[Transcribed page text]
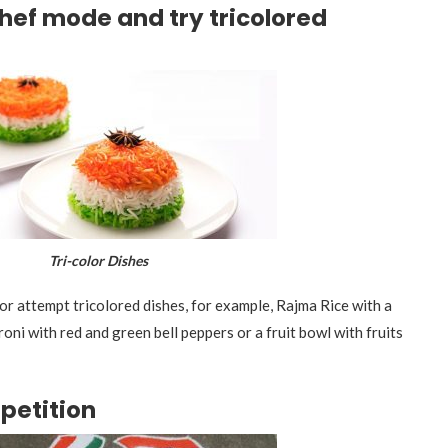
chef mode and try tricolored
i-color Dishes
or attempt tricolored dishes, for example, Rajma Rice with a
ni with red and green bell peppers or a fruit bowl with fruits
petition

---

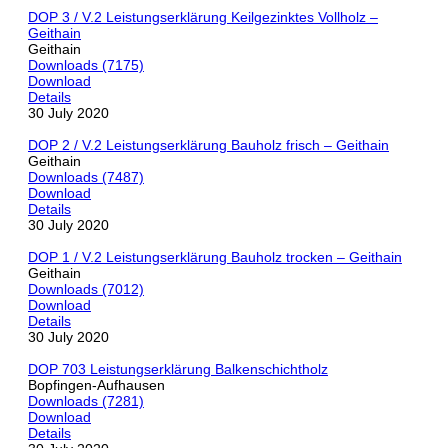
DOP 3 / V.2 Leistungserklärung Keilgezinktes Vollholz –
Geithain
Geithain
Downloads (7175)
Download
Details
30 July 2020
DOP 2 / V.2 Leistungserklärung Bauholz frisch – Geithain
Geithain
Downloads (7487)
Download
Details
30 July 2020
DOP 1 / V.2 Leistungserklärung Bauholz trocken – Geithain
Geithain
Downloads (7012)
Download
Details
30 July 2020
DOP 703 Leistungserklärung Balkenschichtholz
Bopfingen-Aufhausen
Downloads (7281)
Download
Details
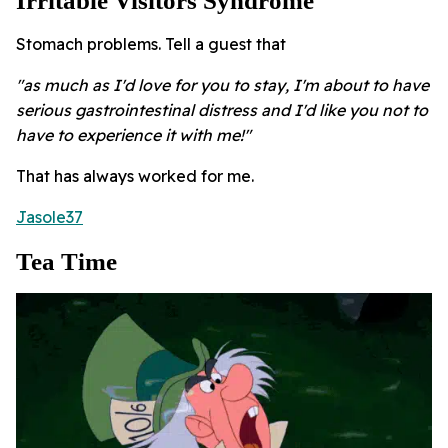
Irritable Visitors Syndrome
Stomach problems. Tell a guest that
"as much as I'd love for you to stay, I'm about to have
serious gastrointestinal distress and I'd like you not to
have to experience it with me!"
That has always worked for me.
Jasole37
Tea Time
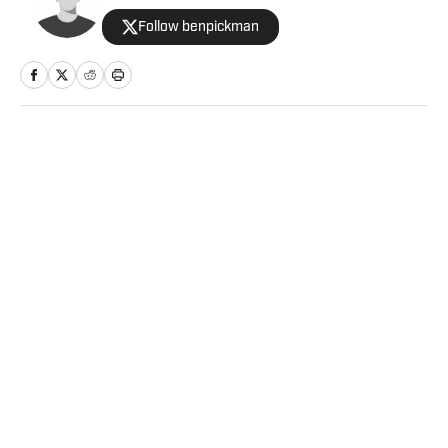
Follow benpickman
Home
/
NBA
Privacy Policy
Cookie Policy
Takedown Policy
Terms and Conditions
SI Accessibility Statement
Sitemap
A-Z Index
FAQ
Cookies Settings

...

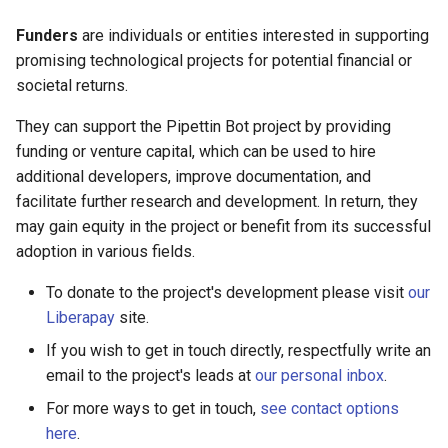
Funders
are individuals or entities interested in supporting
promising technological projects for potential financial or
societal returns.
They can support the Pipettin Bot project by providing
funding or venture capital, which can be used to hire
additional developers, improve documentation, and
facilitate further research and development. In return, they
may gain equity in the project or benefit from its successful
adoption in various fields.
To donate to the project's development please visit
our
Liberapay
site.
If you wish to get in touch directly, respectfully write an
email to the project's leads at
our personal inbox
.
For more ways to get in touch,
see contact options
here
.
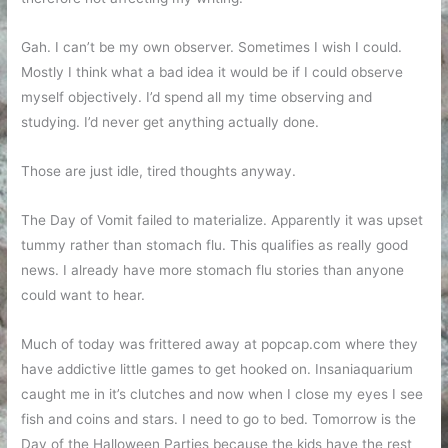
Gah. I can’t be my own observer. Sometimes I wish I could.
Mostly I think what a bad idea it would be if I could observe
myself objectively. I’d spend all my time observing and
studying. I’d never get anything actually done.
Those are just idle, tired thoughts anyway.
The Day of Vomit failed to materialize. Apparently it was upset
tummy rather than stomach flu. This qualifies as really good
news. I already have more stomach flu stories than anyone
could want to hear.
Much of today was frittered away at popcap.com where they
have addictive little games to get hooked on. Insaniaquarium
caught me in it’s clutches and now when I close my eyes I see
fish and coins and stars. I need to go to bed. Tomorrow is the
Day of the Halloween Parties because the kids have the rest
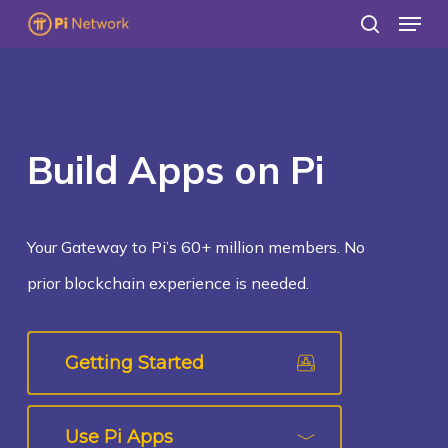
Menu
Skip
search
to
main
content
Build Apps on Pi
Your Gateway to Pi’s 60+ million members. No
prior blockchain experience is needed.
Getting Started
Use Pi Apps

_Work task_:
Convert the lines between the one containing "Gah. I can’t" and the one containing "have addictive little", inclusive, into a Markdown table with the columns No. and Line, numbering each row and omitting blank lines.

_Solution below_:
| No. | Line |
|---|---|
| 1 | Gah. I can’t be my own observer. Sometimes I wish I could. |
| 2 | Mostly I think what a bad idea it would be if I could observe |
| 3 | myself objectively. I’d spend all my time observing and |
| 4 | studying. I’d never get anything actually done. |
| 5 | Those are just idle, tired thoughts anyway. |
| 6 | The Day of Vomit failed to materialize. Apparently it was upset |
| 7 | tummy rather than stomach flu. This qualifies as really good |
| 8 | news. I already have more stomach flu stories than anyone |
| 9 | could want to hear. |
| 10 | Much of today was frittered away at popcap.com where they |
| 11 | have addictive little games to get hooked on. Insaniaquarium |